**DOCUMENT TEXT**

_____

Campus & Community

Looking into Harvard’s future:

9 min read

Planning for tomorrow in Allston

Turnpike Authority land
View of a portion of the 140 acres purchased from the Massachusetts Turnpike Authority as seen from atop One Western Avenue, the new graduate student housing that will open in August. Although no decision has been made about what will be built in Allston, the past year has been active with planning and studies to help inform the decision in the future. (Staff photo by Jon Chase)

At first glance, it is hard to see a campus on the 110 undeveloped acres that Harvard owns in North Allston. The parking lots, warehouses, and industrial sites are evidence that there is much groundwork to be done. Officials say it could take years, if not decades, before a new campus can be fully realized. Still, there has been an enormous amount of activity in the last year centered around planning and analyzing data and opinion from across the University. Through these efforts the University hopes to inform a decision on how to design and build an Allston campus.

The planning hinges on some challenging questions: How much space will Harvard need generations from now? Can Harvard anticipate the next developments in science and technology or new disciplines yet to be discovered and also anticipate how Allston can help fulfill Harvard’s needs in those areas? How does Harvard best integrate its expanded presence in Allston with the Allston community? How might the Cambridge campus be changed or enhanced in the process?

“The decisions about what we do in Allston will say something about what Harvard is a century from now, and it is a profoundly important set of choices, not only for us, but for the city of Boston and the community of neighbors that will benefit with us,” said President Lawrence H. Summers.

“Allston is a remarkable gift that we have been given, the opportunity to build a new campus, aligned with the campus we already have, to meet the very large challenges that lie ahead for our University. With so much at stake and so much potential, it is much more important to choose wisely than to choose rapidly.”

Planning and visioning for the future

This has been a year marked by University-wide planning. To coordinate the processes, the University Physical Planning Committee has met monthly over the past year. They have engaged faculty and administrators in discussions about potential academic uses in Allston, as well as the challenges inherent in developing land that is not yet zoned for institutional use.

At the same time, individual schools have been preparing reports projecting their space needs 20 years from now. For example, the Law School created a Locational Options Committee chaired by Professor (future dean of the Law School) Elena Kagan. The committee evaluated the pros and cons of moving to Allston. They studied various ways of achieving the Law School’s objectives in their current precinct as well as in potential Allston campuses.

_____

Collected data entries:
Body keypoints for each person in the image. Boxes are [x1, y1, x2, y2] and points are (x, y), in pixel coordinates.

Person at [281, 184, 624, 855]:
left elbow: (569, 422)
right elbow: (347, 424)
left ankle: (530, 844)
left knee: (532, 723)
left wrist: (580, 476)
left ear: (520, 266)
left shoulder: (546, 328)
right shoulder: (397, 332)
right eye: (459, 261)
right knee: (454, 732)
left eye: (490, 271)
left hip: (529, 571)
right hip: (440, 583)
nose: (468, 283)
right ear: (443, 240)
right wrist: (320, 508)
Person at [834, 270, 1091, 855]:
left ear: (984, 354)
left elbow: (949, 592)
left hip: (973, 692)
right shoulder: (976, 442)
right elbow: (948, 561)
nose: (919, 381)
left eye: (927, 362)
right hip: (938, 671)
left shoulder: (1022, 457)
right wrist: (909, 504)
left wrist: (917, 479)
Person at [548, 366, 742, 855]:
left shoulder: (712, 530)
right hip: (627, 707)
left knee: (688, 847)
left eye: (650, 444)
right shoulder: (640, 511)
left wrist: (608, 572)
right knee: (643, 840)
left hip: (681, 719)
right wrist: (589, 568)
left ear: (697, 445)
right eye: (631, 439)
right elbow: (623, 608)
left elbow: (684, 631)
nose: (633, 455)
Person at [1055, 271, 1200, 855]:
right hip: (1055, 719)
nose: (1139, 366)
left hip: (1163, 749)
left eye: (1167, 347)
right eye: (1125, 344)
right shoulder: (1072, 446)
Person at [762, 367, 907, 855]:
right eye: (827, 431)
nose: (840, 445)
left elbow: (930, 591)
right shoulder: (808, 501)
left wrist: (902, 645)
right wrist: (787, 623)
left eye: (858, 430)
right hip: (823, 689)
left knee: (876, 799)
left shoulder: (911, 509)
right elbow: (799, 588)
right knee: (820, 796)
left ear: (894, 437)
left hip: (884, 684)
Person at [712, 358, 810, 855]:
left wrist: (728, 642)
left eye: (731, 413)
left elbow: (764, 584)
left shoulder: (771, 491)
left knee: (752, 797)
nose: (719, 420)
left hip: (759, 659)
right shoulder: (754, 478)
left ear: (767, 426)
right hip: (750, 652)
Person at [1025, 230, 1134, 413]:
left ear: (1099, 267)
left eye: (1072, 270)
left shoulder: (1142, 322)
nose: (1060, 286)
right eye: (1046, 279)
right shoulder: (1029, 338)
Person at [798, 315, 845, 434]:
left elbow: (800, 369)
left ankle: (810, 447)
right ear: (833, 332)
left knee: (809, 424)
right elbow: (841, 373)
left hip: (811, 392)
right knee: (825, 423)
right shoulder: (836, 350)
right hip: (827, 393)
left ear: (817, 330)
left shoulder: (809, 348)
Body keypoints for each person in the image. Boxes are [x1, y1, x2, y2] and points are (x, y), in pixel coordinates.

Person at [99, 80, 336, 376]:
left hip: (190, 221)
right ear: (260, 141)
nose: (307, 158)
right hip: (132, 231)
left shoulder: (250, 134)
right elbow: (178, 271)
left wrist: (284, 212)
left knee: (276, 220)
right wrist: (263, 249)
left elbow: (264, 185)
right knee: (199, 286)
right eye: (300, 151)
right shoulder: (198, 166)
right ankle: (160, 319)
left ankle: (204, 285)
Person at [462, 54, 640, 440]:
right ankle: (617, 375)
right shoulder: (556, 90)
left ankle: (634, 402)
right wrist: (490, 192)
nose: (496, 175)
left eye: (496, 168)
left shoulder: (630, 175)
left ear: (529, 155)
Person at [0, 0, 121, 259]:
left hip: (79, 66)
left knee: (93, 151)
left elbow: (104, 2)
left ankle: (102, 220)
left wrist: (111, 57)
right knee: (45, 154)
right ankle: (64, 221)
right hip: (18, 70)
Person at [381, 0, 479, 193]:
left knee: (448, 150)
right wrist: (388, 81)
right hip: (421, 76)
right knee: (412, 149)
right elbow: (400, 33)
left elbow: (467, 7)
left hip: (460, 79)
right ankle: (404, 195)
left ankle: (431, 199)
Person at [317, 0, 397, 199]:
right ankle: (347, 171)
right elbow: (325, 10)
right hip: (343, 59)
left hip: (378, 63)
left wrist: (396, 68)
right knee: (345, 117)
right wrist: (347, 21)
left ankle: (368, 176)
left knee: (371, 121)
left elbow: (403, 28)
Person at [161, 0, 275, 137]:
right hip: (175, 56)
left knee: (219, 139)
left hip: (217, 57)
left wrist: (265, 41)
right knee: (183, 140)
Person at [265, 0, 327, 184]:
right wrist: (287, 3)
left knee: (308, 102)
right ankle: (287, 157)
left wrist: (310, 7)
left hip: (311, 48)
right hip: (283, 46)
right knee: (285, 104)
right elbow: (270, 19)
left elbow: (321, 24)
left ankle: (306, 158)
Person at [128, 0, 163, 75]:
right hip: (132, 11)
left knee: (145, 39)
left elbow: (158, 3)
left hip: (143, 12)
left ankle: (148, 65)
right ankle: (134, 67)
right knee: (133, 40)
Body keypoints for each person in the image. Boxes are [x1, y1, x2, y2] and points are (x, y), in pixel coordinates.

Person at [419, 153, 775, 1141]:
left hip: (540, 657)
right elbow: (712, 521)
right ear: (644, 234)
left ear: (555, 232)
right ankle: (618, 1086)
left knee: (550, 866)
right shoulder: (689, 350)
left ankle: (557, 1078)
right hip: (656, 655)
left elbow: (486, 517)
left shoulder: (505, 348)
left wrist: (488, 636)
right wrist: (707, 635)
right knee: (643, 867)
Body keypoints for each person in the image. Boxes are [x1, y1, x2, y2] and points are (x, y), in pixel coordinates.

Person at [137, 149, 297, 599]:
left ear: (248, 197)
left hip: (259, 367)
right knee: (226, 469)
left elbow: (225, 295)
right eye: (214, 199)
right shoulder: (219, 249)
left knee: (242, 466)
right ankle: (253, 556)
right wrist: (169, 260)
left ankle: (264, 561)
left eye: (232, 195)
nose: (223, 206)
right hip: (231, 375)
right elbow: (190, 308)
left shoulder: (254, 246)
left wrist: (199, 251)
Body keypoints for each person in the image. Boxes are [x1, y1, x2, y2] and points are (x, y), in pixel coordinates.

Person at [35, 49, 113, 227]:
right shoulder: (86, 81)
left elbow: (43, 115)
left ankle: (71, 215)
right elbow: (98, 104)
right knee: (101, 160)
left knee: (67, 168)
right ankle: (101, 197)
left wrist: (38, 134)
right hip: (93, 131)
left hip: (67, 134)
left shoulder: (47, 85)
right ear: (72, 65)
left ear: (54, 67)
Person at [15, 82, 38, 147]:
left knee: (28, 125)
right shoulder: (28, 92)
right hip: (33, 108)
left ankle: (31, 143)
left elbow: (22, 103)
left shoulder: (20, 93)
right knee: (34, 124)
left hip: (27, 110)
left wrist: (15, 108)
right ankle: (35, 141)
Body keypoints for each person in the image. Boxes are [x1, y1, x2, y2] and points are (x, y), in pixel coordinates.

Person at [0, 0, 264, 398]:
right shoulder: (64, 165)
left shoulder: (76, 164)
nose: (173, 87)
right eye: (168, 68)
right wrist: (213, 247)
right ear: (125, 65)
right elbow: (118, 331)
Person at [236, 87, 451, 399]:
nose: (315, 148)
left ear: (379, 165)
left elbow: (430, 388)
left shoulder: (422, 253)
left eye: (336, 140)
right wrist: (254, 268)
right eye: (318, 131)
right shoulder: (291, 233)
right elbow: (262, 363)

_____

**WHAT THIS EXERCISE ASKS**
a. For each statement, answer yes or no according to the Allston planning article, and quote the words that decide it. (i) Harvard owns 110 undeveloped acres in North Allston. (ii) The University Physical Planning Committee met weekly over the past year. (iii) Individual schools prepared reports projecting their space needs 20 years ahead.
b. Transcribe the section of the Allston planning article that begins with the words containing "Turnpike Authority land" and ends with "by Jon Chase)".
These records were drawn from a separate source.

**RESULTS IN ORDER**
a.
(i) Yes: "the 110 undeveloped acres that Harvard owns in North Allston"
(ii) No: "has met monthly over the past year"
(iii) Yes: "individual schools have been preparing reports projecting their space needs 20 years from now"

b.
Turnpike Authority land
View of a portion of the 140 acres purchased from the Massachusetts Turnpike Authority as seen from atop One Western Avenue, the new graduate student housing that will open in August. Although no decision has been made about what will be built in Allston, the past year has been active with planning and studies to help inform the decision in the future. (Staff photo by Jon Chase)